◆ Aangeleverde gegevens ◆
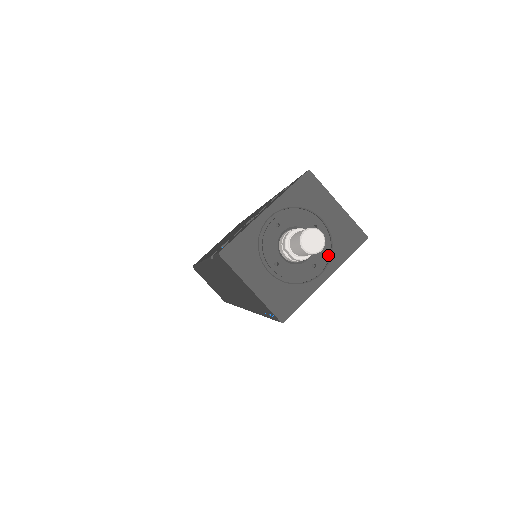
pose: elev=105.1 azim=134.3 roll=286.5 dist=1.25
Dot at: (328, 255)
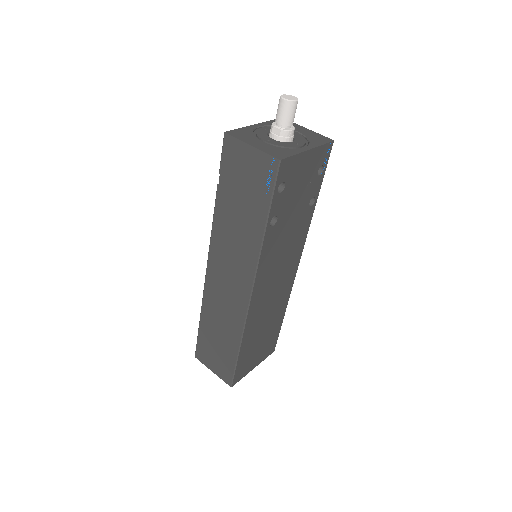
Dot at: (307, 144)
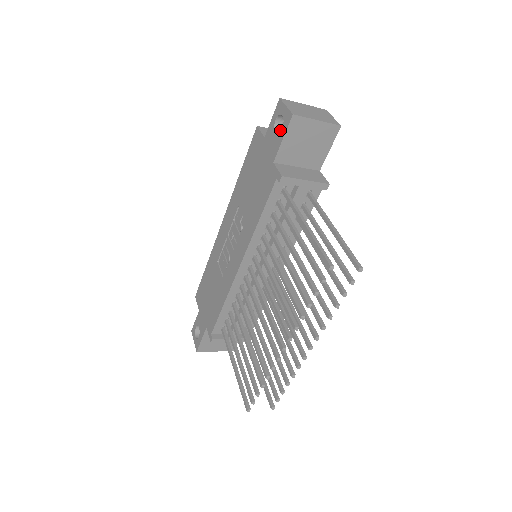
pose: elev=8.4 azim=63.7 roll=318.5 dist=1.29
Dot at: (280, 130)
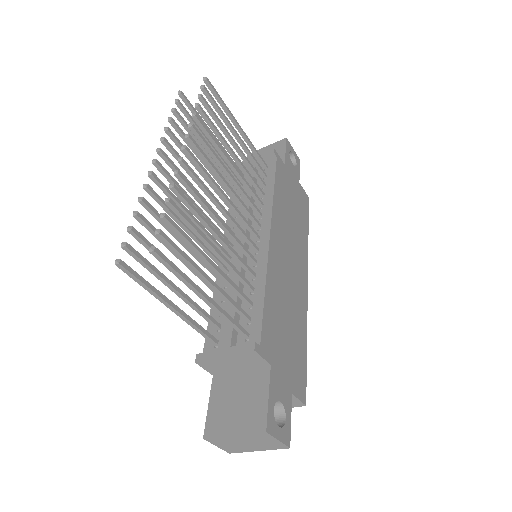
Dot at: occluded
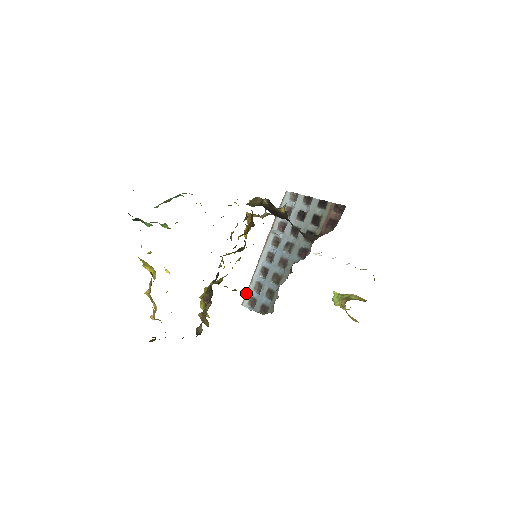
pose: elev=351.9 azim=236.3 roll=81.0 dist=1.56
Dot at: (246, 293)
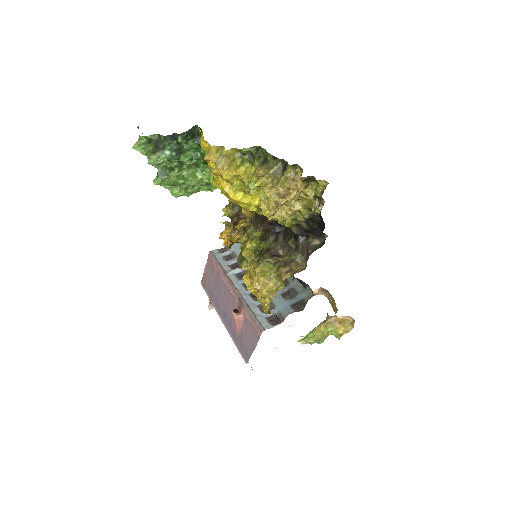
Dot at: (257, 319)
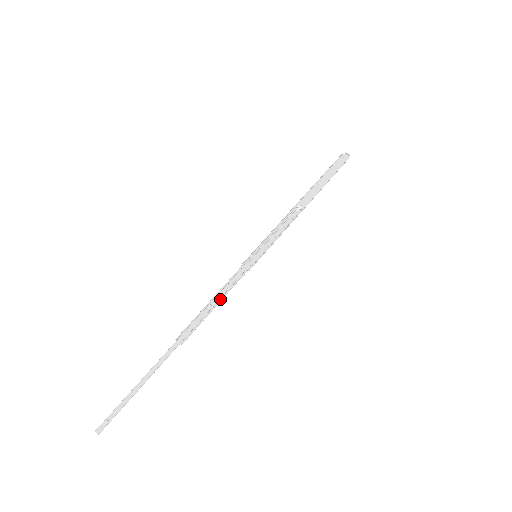
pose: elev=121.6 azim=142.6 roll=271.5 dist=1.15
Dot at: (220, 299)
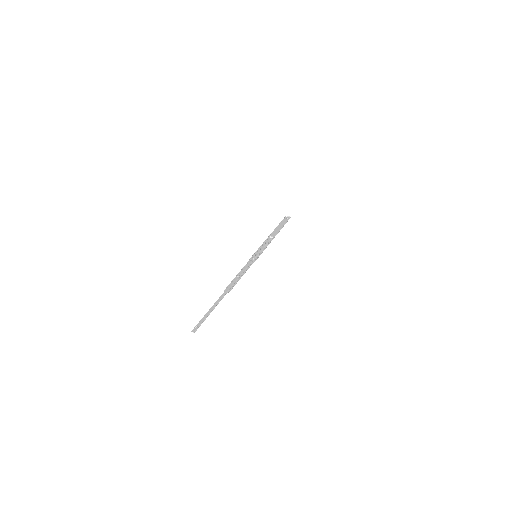
Dot at: (243, 273)
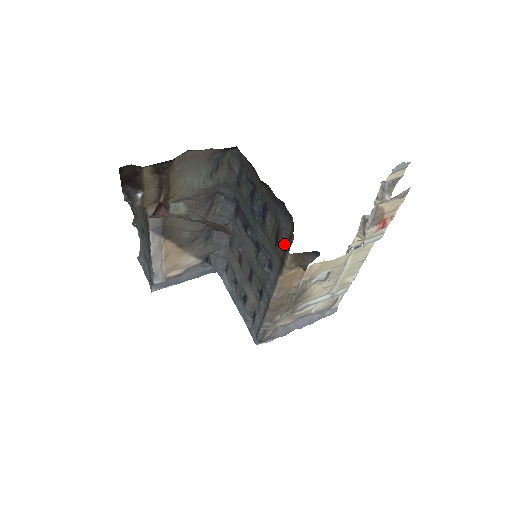
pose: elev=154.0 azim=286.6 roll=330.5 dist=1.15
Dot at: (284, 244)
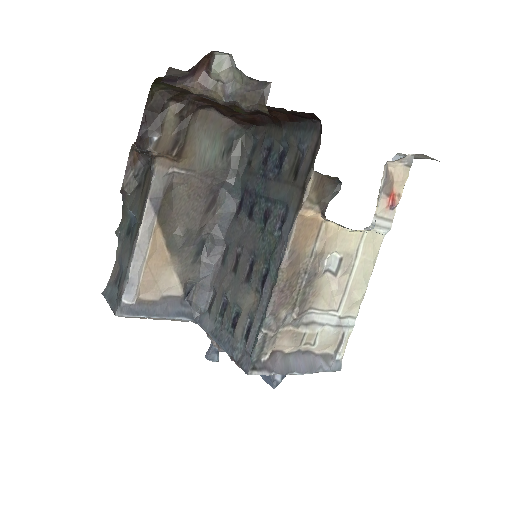
Dot at: (307, 164)
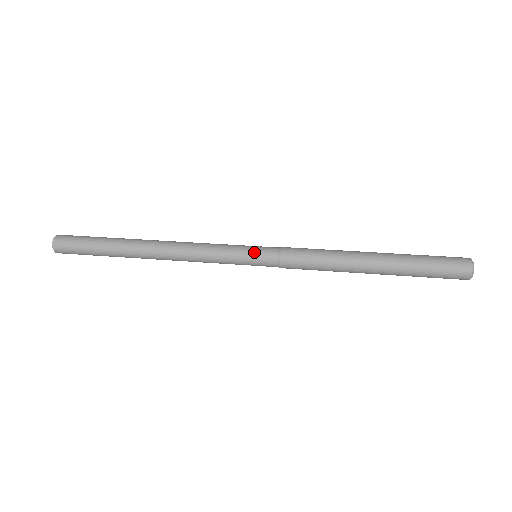
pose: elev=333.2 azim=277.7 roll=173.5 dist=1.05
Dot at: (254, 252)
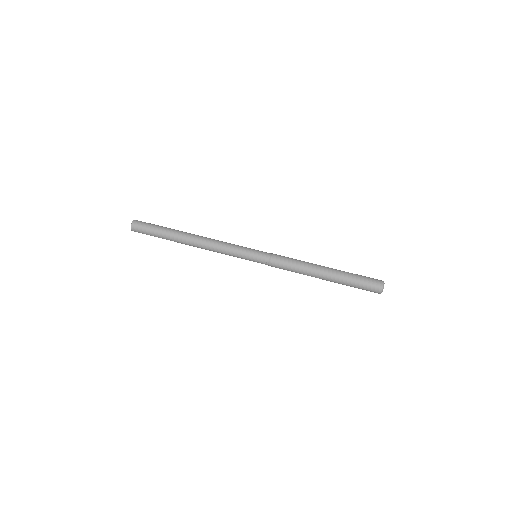
Dot at: (254, 258)
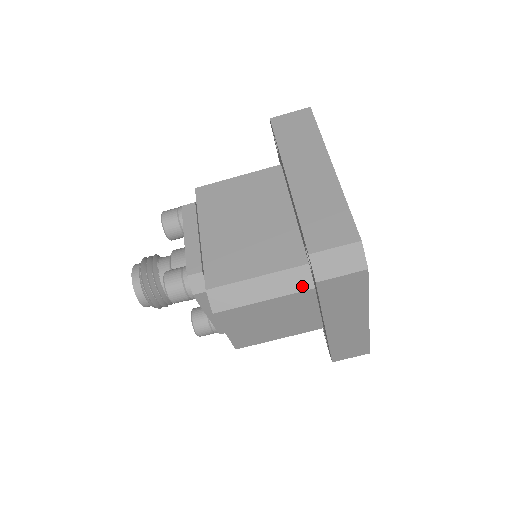
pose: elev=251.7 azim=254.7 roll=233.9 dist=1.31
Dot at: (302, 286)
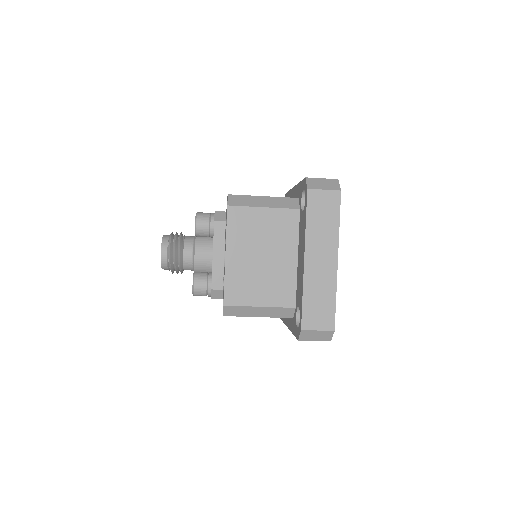
Dot at: (286, 316)
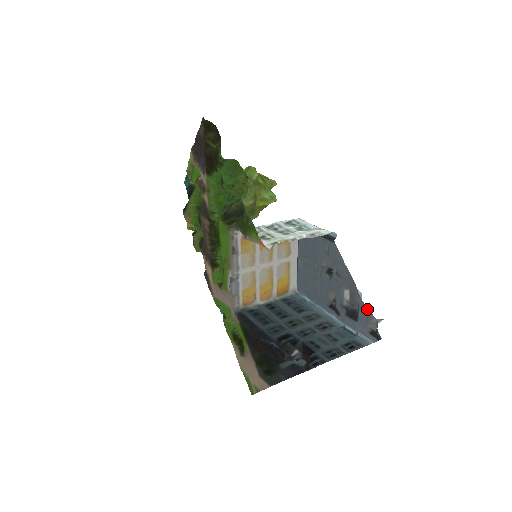
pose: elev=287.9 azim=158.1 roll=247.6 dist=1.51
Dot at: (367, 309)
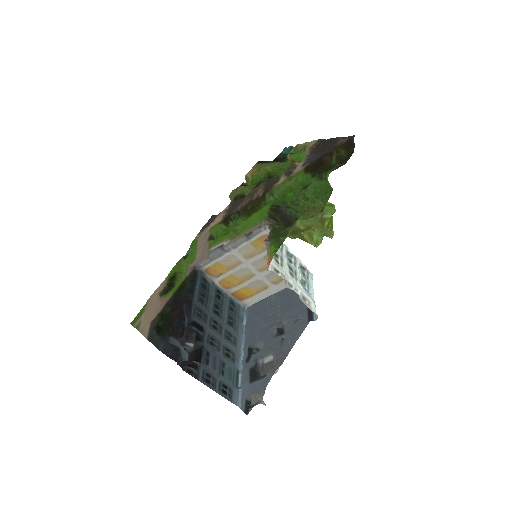
Dot at: occluded
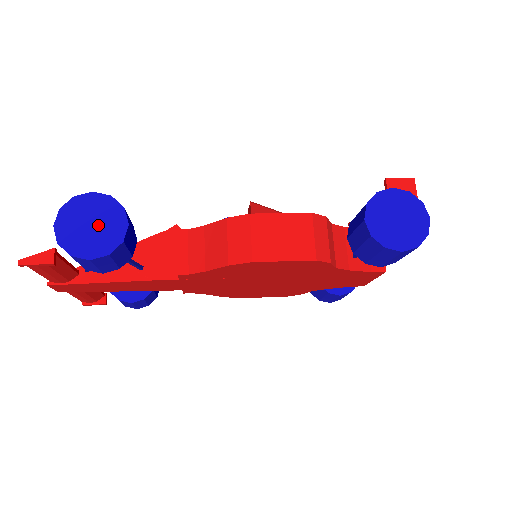
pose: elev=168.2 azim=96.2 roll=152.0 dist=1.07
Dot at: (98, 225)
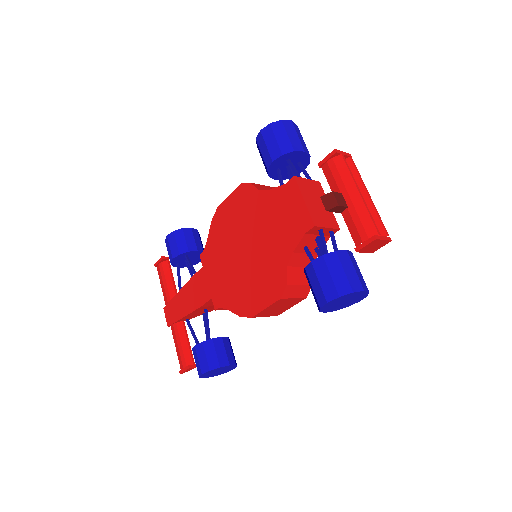
Dot at: occluded
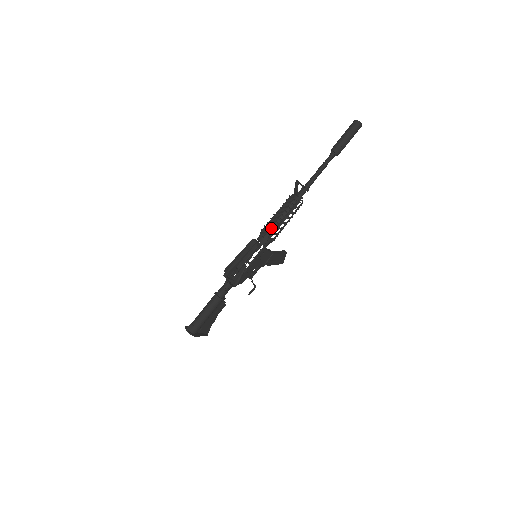
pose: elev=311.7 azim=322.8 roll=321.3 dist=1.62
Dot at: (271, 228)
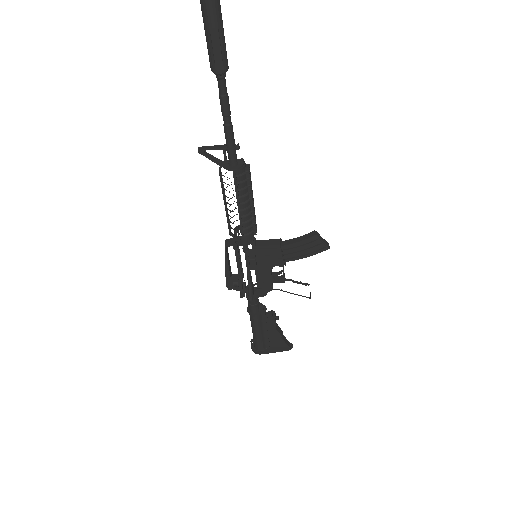
Dot at: occluded
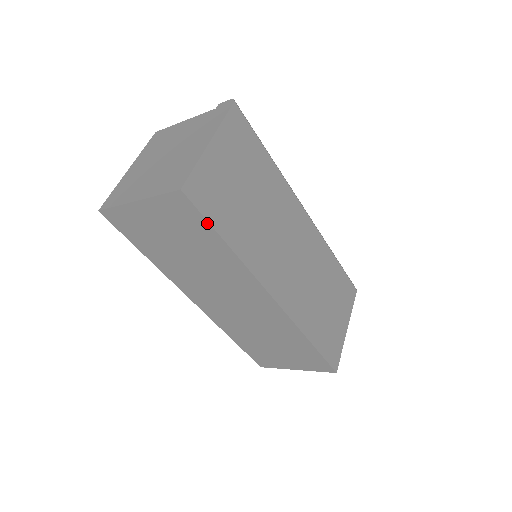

◆ Schriftelijke opdracht ◆
Selecteer in de items hierboven elke regel waarin het woord "roll" voorkomt en schrijf die regels over. Het verschil tussen hoofdletters en kleine letters telt mee.

◆ Antwoord op opdracht ◆
pose: elev=105.1 azim=134.3 roll=286.5 dist=1.25
pose: elev=8.4 azim=63.7 roll=318.5 dist=1.29
pose: elev=351.9 azim=236.3 roll=81.0 dist=1.56
pose: elev=121.6 azim=142.6 roll=271.5 dist=1.15
pose: elev=154.0 azim=286.6 roll=330.5 dist=1.15
pose: elev=333.2 azim=277.7 roll=173.5 dist=1.05
pose: elev=251.7 azim=254.7 roll=233.9 dist=1.31
pose: elev=287.9 azim=158.1 roll=247.6 dist=1.51
pose: elev=168.2 azim=96.2 roll=152.0 dist=1.07
pose: elev=311.7 azim=322.8 roll=321.3 dist=1.62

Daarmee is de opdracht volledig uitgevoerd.